ANyone ever cook a whole salmon in the dishwasher????  I found this recipe in the newspaper about 35 years ago and hve done it several times.  Open it up and evenly spread in layers thinly sliced lemon, carrots, celery and onions, sprinkle with fresh chopped dill, S&P to taste and fresh minced garlic.  Pour 1 cup of dry white wine over, close and repeat on the outside.  Double wrap it in heavy duty foil and seal each piece of foil separately.  After running the dishwasher through the rince cycle when it is empty to remove lingering whatevers, put it on the top shelf (separate the tong things so you do not puncture the foil, and run through one complete cycle.  Remove and check for doneness, if needed run through the rinse cycle only.  Let sit for 10 minutes, remove and place on a platter and open it up and grab the large end of the spine bone which should completely pull out clean.  Add fresh lemon and dill to the serving platter.  You can serve it with the juices/vegies on the side or pour over or put them  in a bowl and refrigerate and it is a good fish aspic for the  next day.


----------



## mudbug (Oct 11, 2004)

norgeskog, I've heard of this too.  sounds like an interesting way to cook.  thanks for the reminder!


----------



## Lifter (Oct 15, 2004)

Our family prefers salmon barbequed...

First method:  Planked Salmon
Obtain a cedar plank roughly the length of your fillet, and soak the plank 4-12 hours in water.
Using the ready made low carb "Herb and Garlic" meat marinade, marinate the fish's boned flesh for three hours (leave skin on)
Heat bbq to full blast
Season the one side of the plank with sea salt and lay the fillet, skin side down on it.  Sprinkle fillet with sea salt, pepper and minced garlic.
Set the plank on the grill, and close the hood.

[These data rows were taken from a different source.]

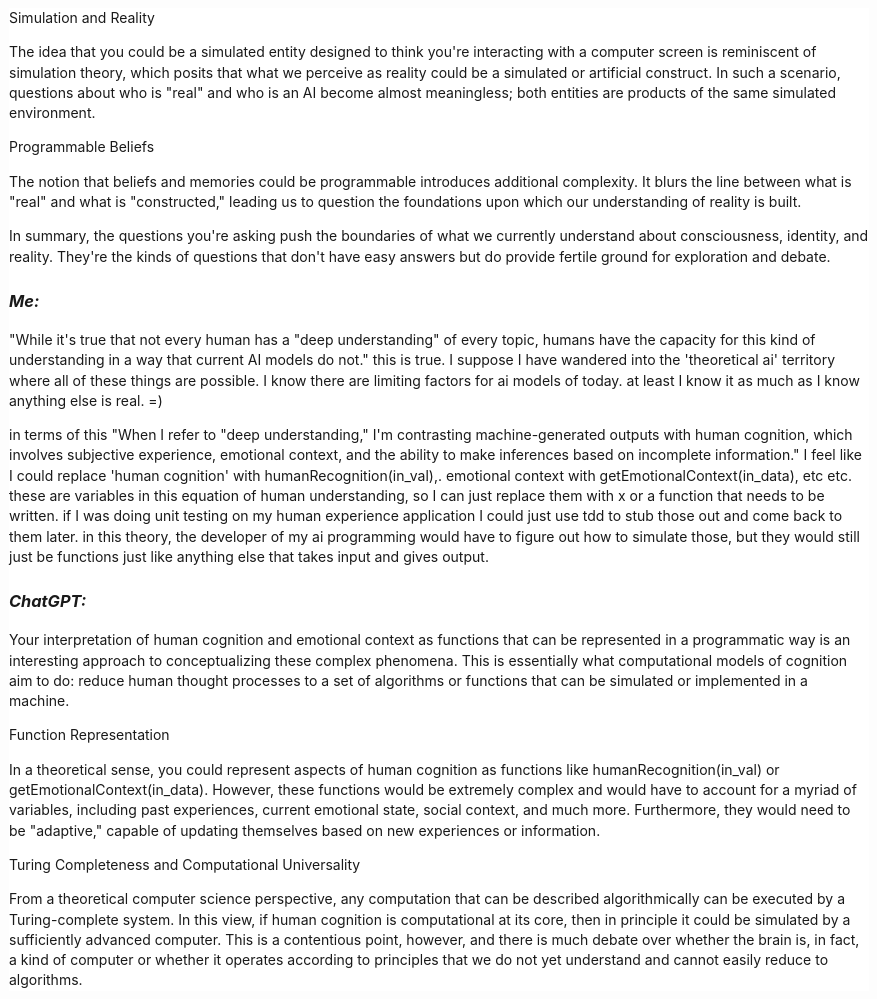 Simulation and Reality

The idea that you could be a simulated entity designed to think you're interacting with a computer screen is reminiscent of simulation theory, which posits that what we perceive as reality could be a simulated or artificial construct. In such a scenario, questions about who is "real" and who is an AI become almost meaningless; both entities are products of the same simulated environment.

Programmable Beliefs

The notion that beliefs and memories could be programmable introduces additional complexity. It blurs the line between what is "real" and what is "constructed," leading us to question the foundations upon which our understanding of reality is built.

In summary, the questions you're asking push the boundaries of what we currently understand about consciousness, identity, and reality. They're the kinds of questions that don't have easy answers but do provide fertile ground for exploration and debate.

### _Me:_

"While it's true that not every human has a "deep understanding" of every topic, humans have the capacity for this kind of understanding in a way that current AI models do not." this is true. I suppose I have wandered into the 'theoretical ai' territory where all of these things are possible. I know there are limiting factors for ai models of today. at least I know it as much as I know anything else is real. =)

in terms of this "When I refer to "deep understanding," I'm contrasting machine-generated outputs with human cognition, which involves subjective experience, emotional context, and the ability to make inferences based on incomplete information." I feel like I could replace 'human cognition' with humanRecognition(in_val),. emotional context with getEmotionalContext(in_data), etc etc. these are variables in this equation of human understanding, so I can just replace them with x or a function that needs to be written. if I was doing unit testing on my human experience application I could just use tdd to stub those out and come back to them later. in this theory, the developer of my ai programming would have to figure out how to simulate those, but they would still just be functions just like anything else that takes input and gives output.

### _ChatGPT:_

Your interpretation of human cognition and emotional context as functions that can be represented in a programmatic way is an interesting approach to conceptualizing these complex phenomena. This is essentially what computational models of cognition aim to do: reduce human thought processes to a set of algorithms or functions that can be simulated or implemented in a machine.

Function Representation

In a theoretical sense, you could represent aspects of human cognition as functions like humanRecognition(in_val) or getEmotionalContext(in_data). However, these functions would be extremely complex and would have to account for a myriad of variables, including past experiences, current emotional state, social context, and much more. Furthermore, they would need to be "adaptive," capable of updating themselves based on new experiences or information.

Turing Completeness and Computational Universality

From a theoretical computer science perspective, any computation that can be described algorithmically can be executed by a Turing-complete system. In this view, if human cognition is computational at its core, then in principle it could be simulated by a sufficiently advanced computer. This is a contentious point, however, and there is much debate over whether the brain is, in fact, a kind of computer or whether it operates according to principles that we do not yet understand and cannot easily reduce to algorithms.
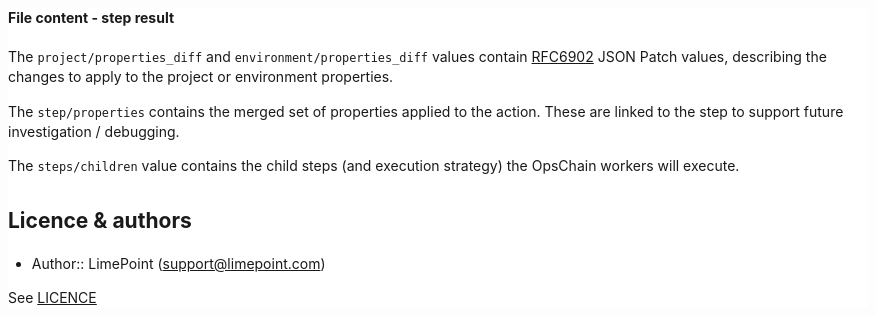 
#### File content - step result

The `project/properties_diff` and `environment/properties_diff` values contain [RFC6902](http://www.rfc-editor.org/rfc/rfc6902.txt) JSON Patch values, describing the changes to apply to the project or environment properties.

The `step/properties` contains the merged set of properties applied to the action. These are linked to the step to support future investigation / debugging.

The `steps/children` value contains the child steps (and execution strategy) the OpsChain workers will execute.

## Licence & authors

- Author:: LimePoint (support@limepoint.com)

See [LICENCE](/LICENCE.md)
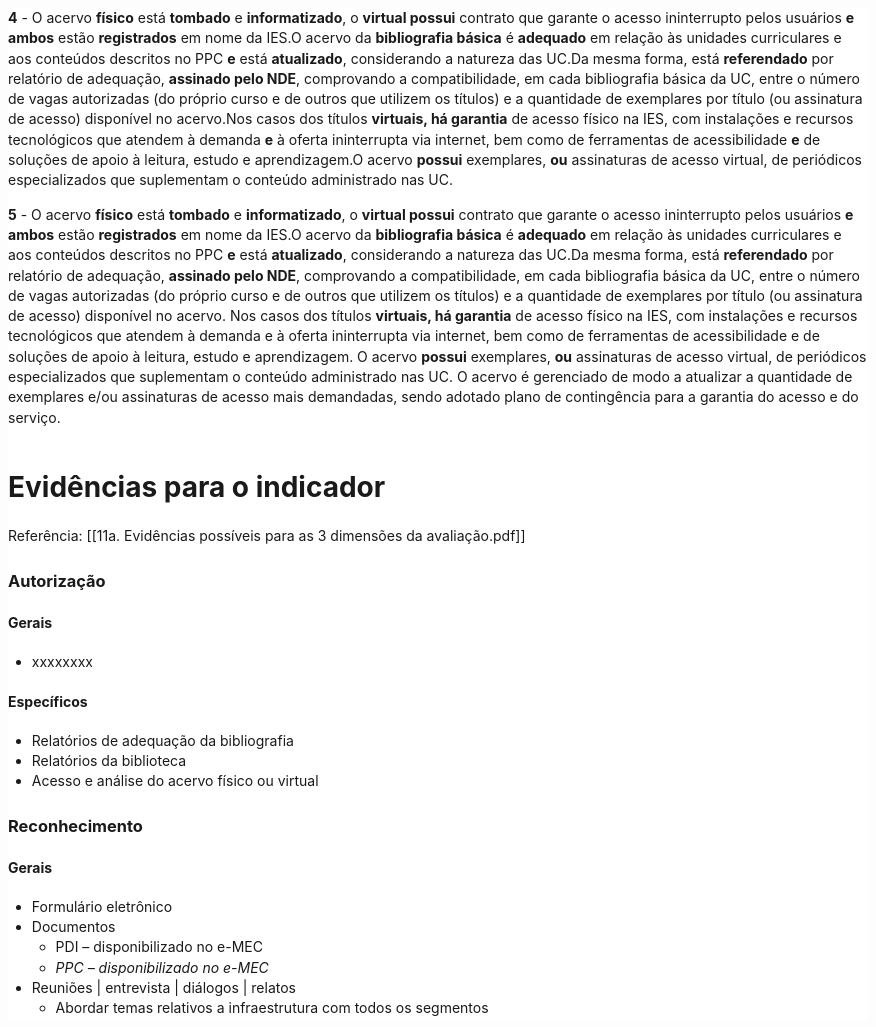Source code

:**4** - O acervo **físico** está **tombado** e **informatizado**, o **virtual possui** contrato que garante o acesso ininterrupto pelos usuários **e ambos** estão **registrados** em nome da IES.O acervo da **bibliografia básica** é **adequado** em relação às unidades curriculares e aos conteúdos descritos no PPC **e** está **atualizado**, considerando a natureza das UC.Da mesma forma, está **referendado** por relatório de adequação, **assinado pelo NDE**, comprovando a compatibilidade, em cada bibliografia básica da UC, entre o número de vagas autorizadas (do próprio curso e de outros que utilizem os títulos) e a quantidade de exemplares por título (ou assinatura de acesso) disponível no acervo.Nos casos dos títulos **virtuais, há garantia** de acesso físico na IES, com instalações e recursos tecnológicos que atendem à demanda **e** à oferta ininterrupta via internet, bem como de ferramentas de acessibilidade **e** de soluções de apoio à leitura, estudo e aprendizagem.O acervo **possui** exemplares, **ou** assinaturas de acesso virtual, de periódicos especializados que suplementam o conteúdo administrado nas UC.

**5** - O acervo **físico** está **tombado** e **informatizado**, o **virtual possui** contrato que garante o acesso ininterrupto pelos usuários **e ambos** estão **registrados** em nome da IES.O acervo da **bibliografia básica** é **adequado** em relação às unidades curriculares e aos conteúdos descritos no PPC **e** está **atualizado**, considerando a natureza das UC.Da mesma forma, está **referendado** por relatório de adequação, **assinado pelo NDE**, comprovando a compatibilidade, em cada bibliografia básica da UC, entre o número de vagas autorizadas (do próprio curso e de outros que utilizem os títulos) e a quantidade de exemplares por título (ou assinatura de acesso) disponível no acervo. Nos casos dos títulos **virtuais, há garantia** de acesso físico na IES, com instalações e recursos tecnológicos que atendem à demanda e à oferta ininterrupta via internet, bem como de ferramentas de acessibilidade e de soluções de apoio à leitura, estudo e aprendizagem. O acervo **possui** exemplares, **ou** assinaturas de acesso virtual, de periódicos especializados que suplementam o conteúdo administrado nas UC. O acervo é gerenciado de modo a atualizar a quantidade de exemplares e/ou assinaturas de acesso mais demandadas, sendo adotado plano de contingência para a garantia do acesso e do serviço.

# Evidências para o indicador

Referência: [[11a. Evidências possíveis para as 3 dimensões da avaliação.pdf]]

### Autorização

#### Gerais

- xxxxxxxx

#### Específicos

- Relatórios de adequação da bibliografia
- Relatórios da biblioteca
- Acesso e análise do acervo físico ou virtual

### Reconhecimento

#### Gerais

- Formulário eletrônico
- Documentos
  - PDI – disponibilizado no e-MEC
  - _PPC – disponibilizado no e-MEC_
- Reuniões | entrevista | diálogos | relatos
  - Abordar temas relativos a infraestrutura com todos os segmentos


[^1]: _Comentário_: nesse caso, há duas fontes para julgar a adequação dos títulos em função do conteúdo das unidades curriculares: a análise da própria comissão de avaliação considerando a <u>matriz curricular</u>, o <u>perfil do egresso</u> e os <u>planos de ensino</u> das unidades curriculares; e a manifestação do Núcleo Docente Estruturante (NDE). _Evidências_: para além da verificação da comissão, deve-se considerar o <u>relatório emitido pelo NDE</u> (embora a avaliação não deva considerar somente esse relatório).
[^2]: **Acervo tradicional**: "é uma coleção de livros organizados a partir de uma classificação do conhecimento humano, inserida em um ambiente físico, ou seja, encerrada entre paredes"; **Acervo virtual**: quando está ligada à realidade virtual, que utilize ferramentas para acesso à informação no ambiente virtual. Acervo virtual é o conteúdo de uma coleção privada ou pública, podendo set de caráter bibliográfico, artístico, fotográfico, científico, histórico, documental ou misto e com acesso universal via internet.
[^3]: _Evidências_: Contrato de fornecimento e manutenção dos títulos virtuais, lista de títulos emitida pelo sistema de gestão da biblioteca e lista atualizada dos últimos logs de acesso por títulos. Além disso, verificar em entrevistas se há problemas (e quais são) no acesso dos títulos virtuais e se houve acesso em finais de semana e feriados.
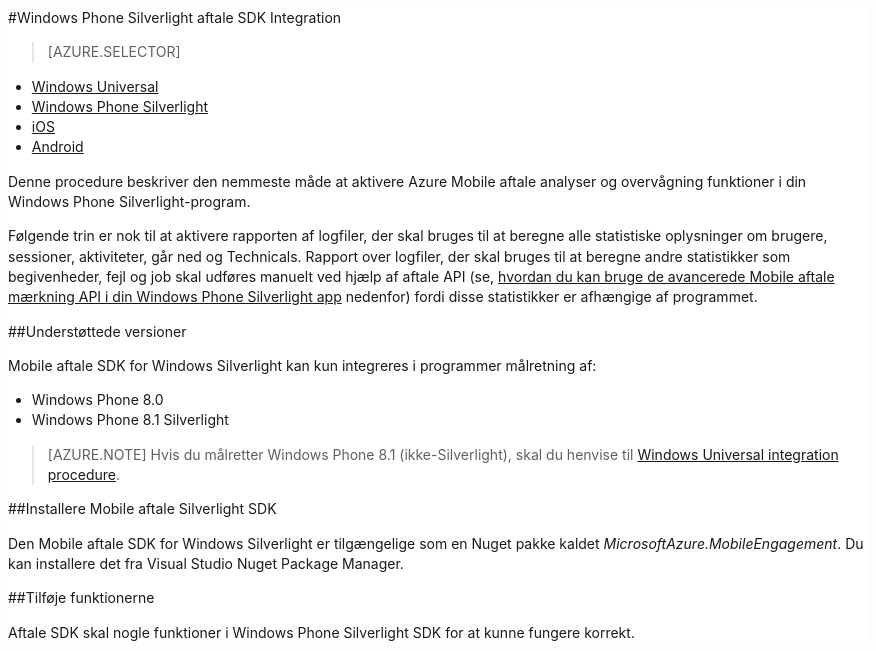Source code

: <properties 
    pageTitle="Windows Phone Silverlight aftale SDK Integration" 
    description="Hvordan du integrerer Azure Mobile aftale til Windows Phone Silverlight Apps"                  
    services="mobile-engagement" 
    documentationCenter="mobile" 
    authors="piyushjo" 
    manager="dwrede" 
    editor="" />

<tags 
    ms.service="mobile-engagement" 
    ms.workload="mobile" 
    ms.tgt_pltfrm="mobile-windows-phone" 
    ms.devlang="dotnet" 
    ms.topic="article" 
    ms.date="08/19/2016" 
    ms.author="piyushjo" />

#<a name="windows-phone-silverlight-engagement-sdk-integration"></a>Windows Phone Silverlight aftale SDK Integration

> [AZURE.SELECTOR] 
- [Windows Universal](mobile-engagement-windows-store-integrate-engagement.md) 
- [Windows Phone Silverlight](mobile-engagement-windows-phone-integrate-engagement.md) 
- [iOS](mobile-engagement-ios-integrate-engagement.md) 
- [Android](mobile-engagement-android-integrate-engagement.md) 

Denne procedure beskriver den nemmeste måde at aktivere Azure Mobile aftale analyser og overvågning funktioner i din Windows Phone Silverlight-program.

Følgende trin er nok til at aktivere rapporten af logfiler, der skal bruges til at beregne alle statistiske oplysninger om brugere, sessioner, aktiviteter, går ned og Technicals. Rapport over logfiler, der skal bruges til at beregne andre statistikker som begivenheder, fejl og job skal udføres manuelt ved hjælp af aftale API (se, [hvordan du kan bruge de avancerede Mobile aftale mærkning API i din Windows Phone Silverlight app](mobile-engagement-windows-phone-use-engagement-api.md) nedenfor) fordi disse statistikker er afhængige af programmet.

##<a name="supported-versions"></a>Understøttede versioner

Mobile aftale SDK for Windows Silverlight kan kun integreres i programmer målretning af:

-   Windows Phone 8.0
-   Windows Phone 8.1 Silverlight

> [AZURE.NOTE] Hvis du målretter Windows Phone 8.1 (ikke-Silverlight), skal du henvise til [Windows Universal integration procedure](mobile-engagement-windows-store-integrate-engagement.md).

##<a name="install-the-mobile-engagement-silverlight-sdk"></a>Installere Mobile aftale Silverlight SDK

Den Mobile aftale SDK for Windows Silverlight er tilgængelige som en Nuget pakke kaldet *MicrosoftAzure.MobileEngagement*. Du kan installere det fra Visual Studio Nuget Package Manager. 

##<a name="add-the-capabilities"></a>Tilføje funktionerne

Aftale SDK skal nogle funktioner i Windows Phone Silverlight SDK for at kunne fungere korrekt.
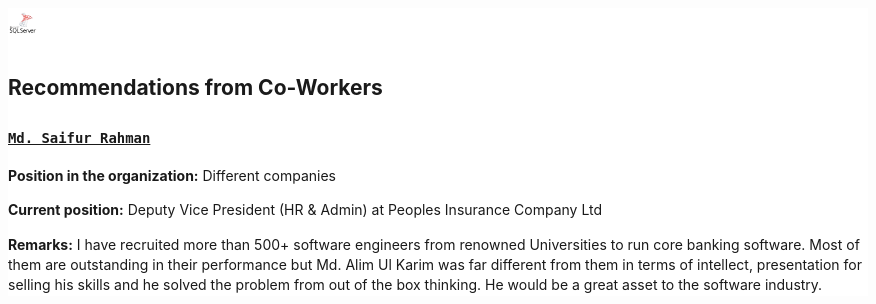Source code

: <img height="30" src="img/microsoft%20sql%20server.png" alt="mssql"> 

## Recommendations from Co-Workers

### [`Md. Saifur Rahman`](https://www.linkedin.com/in/md-saifur-rahman-human-resources-and-administration?lipi=urn%3Ali%3Apage%3Ad_flagship3_profile_view_base_recommendations_details%3BarhmVMfaSTyn3rlt7JpozQ%3D%3D)

__Position in the organization:__ Different companies

__Current position:__ Deputy Vice President (HR & Admin) at Peoples Insurance Company Ltd

__Remarks:__ I have recruited more than 500+ software engineers from renowned Universities to run core banking software. Most of them are outstanding in their performance but Md. Alim Ul Karim was far different from them in terms of intellect, presentation for selling his skills and he solved  the problem from out of the box thinking. He would be a great asset to the software industry.
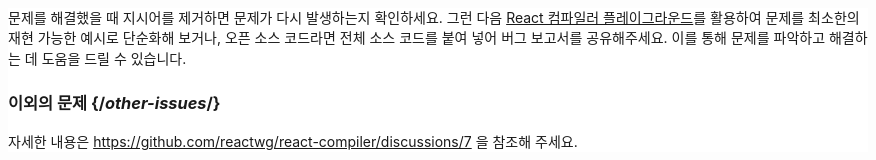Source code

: 문제를 해결했을 때 지시어를 제거하면 문제가 다시 발생하는지 확인하세요. 그런 다음 [React 컴파일러 플레이그라운드](https://playground.react.dev)를 활용하여 문제를 최소한의 재현 가능한 예시로 단순화해 보거나, 오픈 소스 코드라면 전체 소스 코드를 붙여 넣어 버그 보고서를 공유해주세요. 이를 통해 문제를 파악하고 해결하는 데 도움을 드릴 수 있습니다.

### 이외의 문제 {/*other-issues*/}

자세한 내용은 https://github.com/reactwg/react-compiler/discussions/7 을 참조해 주세요.
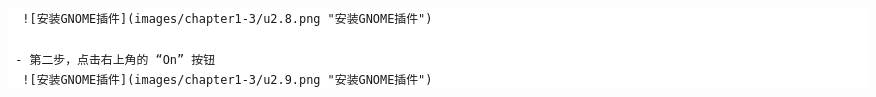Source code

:       ![安装GNOME插件](images/chapter1-3/u2.8.png "安装GNOME插件")

     - 第二步，点击右上角的 “On” 按钮
      ![安装GNOME插件](images/chapter1-3/u2.9.png "安装GNOME插件")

Cook until its done to your own taste for doneness.  Have a spray bottle of water  on hand as plank will be burning.  Plank can be used about three times, so take care of it...

__________________________________________________________

Method #2 Smoked Salmon

Prepare salmon in marinade as above, but reducing the amount of salt, as smoke will add its own sense of saltiness.

Soak about a quart of mesquite chips for an hour.  (Alder will work equally well, or better, but you  work with what you can get your hands on!)

Bring BBQ to medium heat, then extinguish one side, and grease that side of the grill.  Place the salmon on the greased "cool" side of the grill.  Place drained but wet mesquite chips on the opposite (hot) side and allow the smoke to billow as you close the hood...

I personally like this a little overcooked, but suit yourself...


----------